* Task statement:
Wherever the word "class" occurs in the lines below, copy the whole line.

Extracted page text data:
****************************************
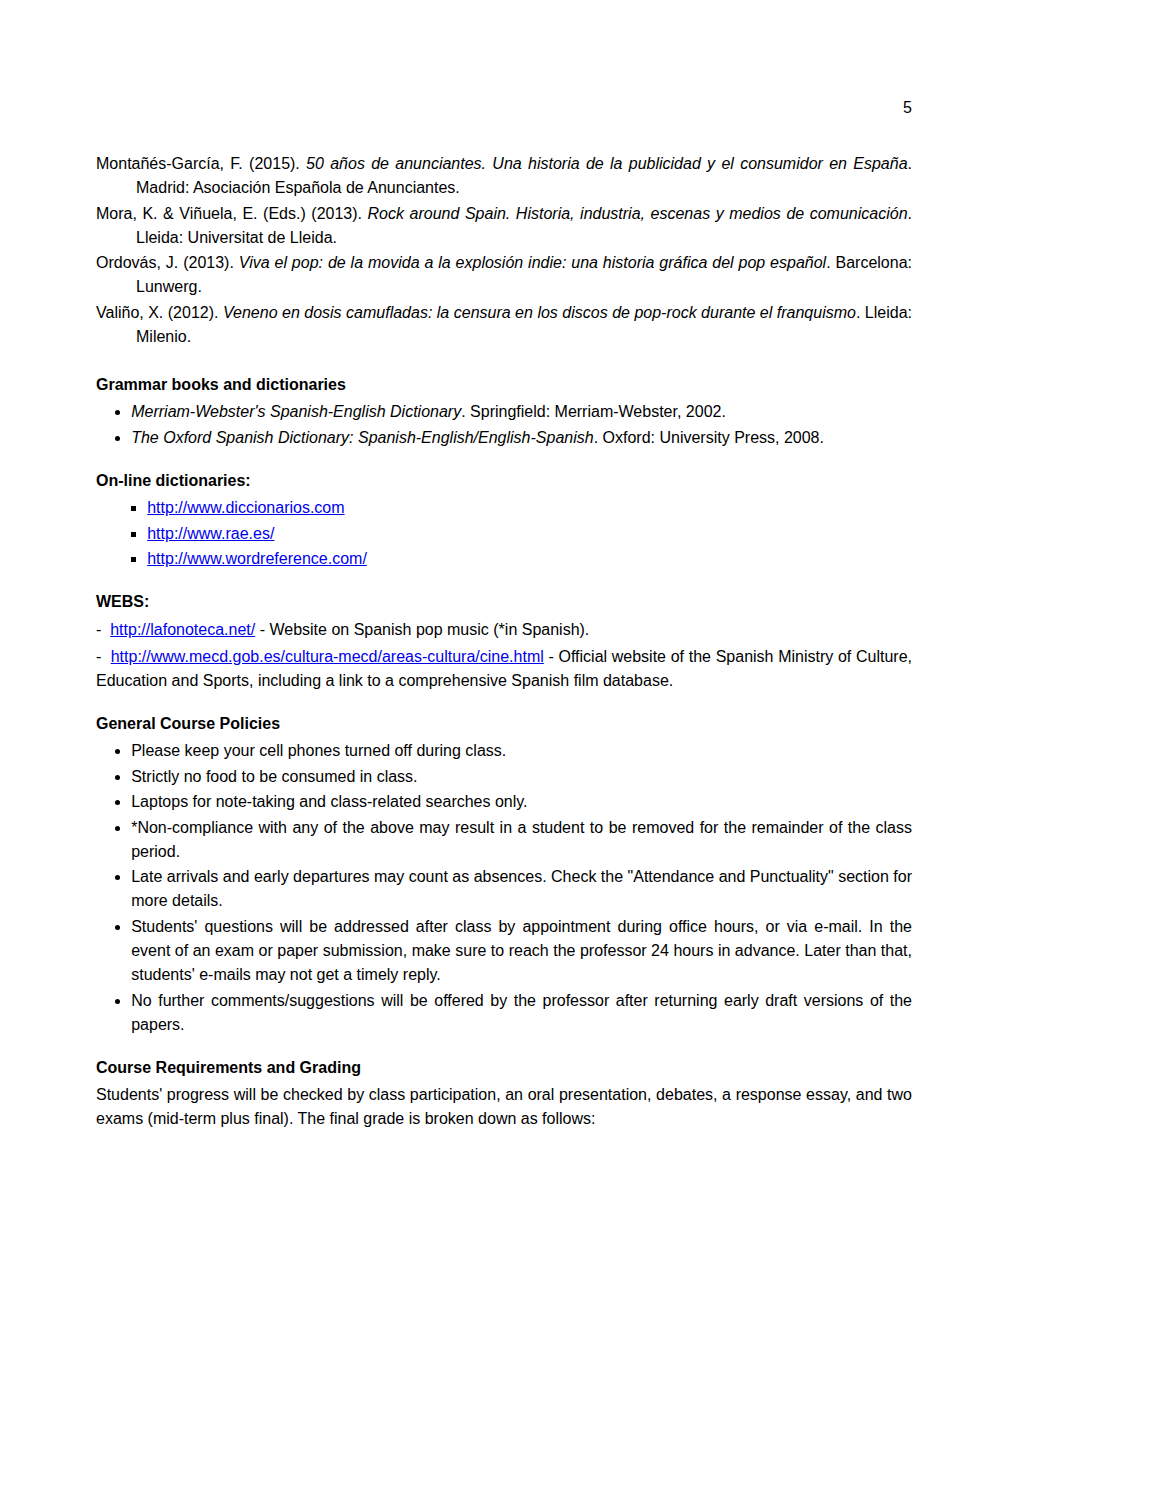5
Montañés-García, F. (2015). 50 años de anunciantes. Una historia de la publicidad y el consumidor en España. Madrid: Asociación Española de Anunciantes.
Mora, K. & Viñuela, E. (Eds.) (2013). Rock around Spain. Historia, industria, escenas y medios de comunicación. Lleida: Universitat de Lleida.
Ordovás, J. (2013). Viva el pop: de la movida a la explosión indie: una historia gráfica del pop español. Barcelona: Lunwerg.
Valiño, X. (2012). Veneno en dosis camufladas: la censura en los discos de pop-rock durante el franquismo. Lleida: Milenio.
Grammar books and dictionaries
Merriam-Webster's Spanish-English Dictionary. Springfield: Merriam-Webster, 2002.
The Oxford Spanish Dictionary: Spanish-English/English-Spanish. Oxford: University Press, 2008.
On-line dictionaries:
http://www.diccionarios.com
http://www.rae.es/
http://www.wordreference.com/
WEBS:
- http://lafonoteca.net/ - Website on Spanish pop music (*in Spanish).
- http://www.mecd.gob.es/cultura-mecd/areas-cultura/cine.html - Official website of the Spanish Ministry of Culture, Education and Sports, including a link to a comprehensive Spanish film database.
General Course Policies
Please keep your cell phones turned off during class.
Strictly no food to be consumed in class.
Laptops for note-taking and class-related searches only.
*Non-compliance with any of the above may result in a student to be removed for the remainder of the class period.
Late arrivals and early departures may count as absences. Check the "Attendance and Punctuality" section for more details.
Students' questions will be addressed after class by appointment during office hours, or via e-mail. In the event of an exam or paper submission, make sure to reach the professor 24 hours in advance. Later than that, students' e-mails may not get a timely reply.
No further comments/suggestions will be offered by the professor after returning early draft versions of the papers.
Course Requirements and Grading
Students' progress will be checked by class participation, an oral presentation, debates, a response essay, and two exams (mid-term plus final). The final grade is broken down as follows:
****************************************
* Output of the exercise:
Please keep your cell phones turned off during class.
Strictly no food to be consumed in class.
Laptops for note-taking and class-related searches only.
*Non-compliance with any of the above may result in a student to be removed for the remainder of the class period.
Students' questions will be addressed after class by appointment during office hours, or via e-mail. In the event of an exam or paper submission, make sure to reach the professor 24 hours in advance. Later than that, students' e-mails may not get a timely reply.
Students' progress will be checked by class participation, an oral presentation, debates, a response essay, and two exams (mid-term plus final). The final grade is broken down as follows:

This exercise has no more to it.